Kaushik Das of Greenplum, at a recent Big Data Cloud meetup spoke about Big Data as an enabler of 21st Century storytelling.  One of the comments made was about the Chompsky vs Norvig argument regarding patterns that can be found in random data.  Correlation is not cause and effect, a difference that most of the press still does not comprehend.  Chompsky is the premier linguist in the world, and feels we need to understand cause and effect, not just correlation as identified by Google’s Norvig.
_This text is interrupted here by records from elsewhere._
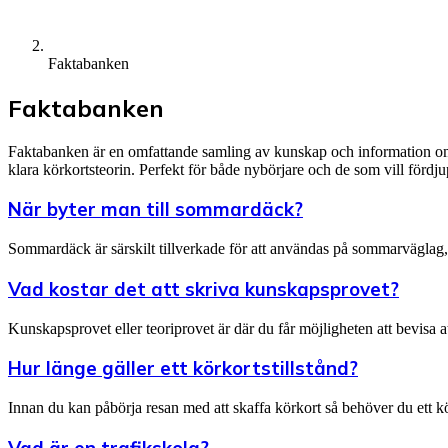
Faktabanken
Faktabanken
Faktabanken är en omfattande samling av kunskap och information om kö
klara körkortsteorin. Perfekt för både nybörjare och de som vill fördj
När byter man till sommardäck?
Sommardäck är särskilt tillverkade för att användas på sommarväglag, 
Vad kostar det att skriva kunskapsprovet?
Kunskapsprovet eller teoriprovet är där du får möjligheten att bevisa a
Hur länge gäller ett körkortstillstånd?
Innan du kan påbörja resan med att skaffa körkort så behöver du ett kör
Vad är en trafikskola?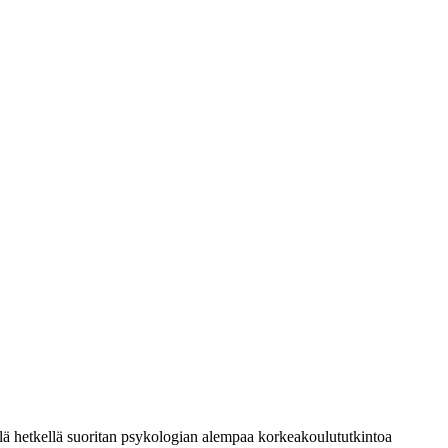
llä hetkellä suoritan psykologian alempaa korkeakoulututkintoa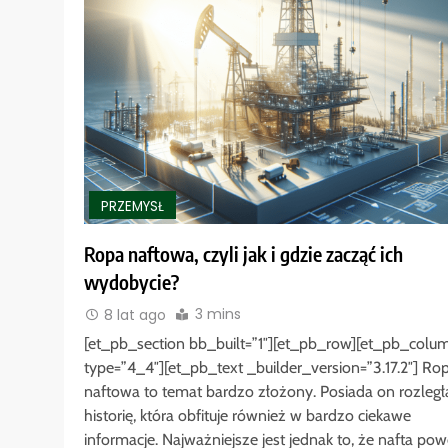
PRZEMYSŁ
Ropa naftowa, czyli jak i gdzie zacząć ich
wydobycie?
3 mins
8 lat ago
[et_pb_section bb_built=”1″][et_pb_row][et_pb_colu
type=”4_4″][et_pb_text _builder_version=”3.17.2″] Ro
naftowa to temat bardzo złożony. Posiada on rozległ
historię, która obfituje również w bardzo ciekawe
informacje. Najważniejsze jest jednak to, że nafta pow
It does bring into focus the ability of analytics to bring insights versus pattern searching.  The difference is in the quality of the questions asked.  I think that because analytics is pattern matching, in essence, that one can derive more insight with multiple questions, and I believe this is how most practitioners approach Big Data analytics.  The tools of analytics are powerful and provide greater reach than previously possible.  No longer are we limited to averages and samples, but a complete analysis of the data is possible.  This is important because at the fringes things can become non-linear with spectacular impact.  Look at the financial crisis or hurricane prediction as a couple of examples of where data that works very predictably inside the middle of a normal distribution can become very wild at the extremes.

Real insight becomes storytelling.  I mean this in the highest sense.  Storytelling that allows us to understand systems, be they natural, or based on human behavior can be tremendously powerful.  At the best it becomes predictive.  At the worst we are awaiting 100 monkeys with typewriters to produce Shakespeare.  When in doubt, ask more questions.  Do more analytics, and get more perspective on the story.